= Tanwater =

Special water treatment project

Tanwater was a special water treatment project initiated by Elmo tannery in Sweden in 1992. It aimed to reduce nitrogen in effluent during the tanning of leather. The tannery received a grant for the project from LIFE (The Financial Instrument for the Environment).

== Description ==
Tanwater was a special water treatment project. It was initiated in 1992 by Elmo tannery. The initiative's aim was to reduce nitrogen effluent from the water treatment systems during the tanning of leather. Previously, tanneries in Europe had only been able to reduce nitrogen in the water by up to a maximum of 30%; the Tanwater project aimed at reducing nitrogen waste by up to 80%. The project was able to achieve 89% nitrogen-waste reduction in the water.

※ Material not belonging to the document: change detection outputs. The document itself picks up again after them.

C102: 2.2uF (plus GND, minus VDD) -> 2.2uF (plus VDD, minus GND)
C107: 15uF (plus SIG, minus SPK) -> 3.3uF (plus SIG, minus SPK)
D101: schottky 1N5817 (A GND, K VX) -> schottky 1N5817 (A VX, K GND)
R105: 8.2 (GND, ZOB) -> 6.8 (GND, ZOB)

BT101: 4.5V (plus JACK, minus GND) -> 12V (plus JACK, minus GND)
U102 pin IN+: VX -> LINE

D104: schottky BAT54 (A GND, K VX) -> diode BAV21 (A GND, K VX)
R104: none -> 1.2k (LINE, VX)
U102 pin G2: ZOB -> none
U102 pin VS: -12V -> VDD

This was a major breakthrough for the tanning industry, because nitrogen is a pollutant of ground water.

== History ==
Elmo tannery received a grant for the project from LIFE (The Financial Instrument for the Environment). LIFE finances environmental projects in the European Union. Elmo tannery, although producing leather predominantly for the car industry (upholstery leather), also produces leather for handbags and footwear. Since Elmo started this project, there have been a number of tanneries that have followed in its steps of improving their water treatment systems in Sweden and Norway.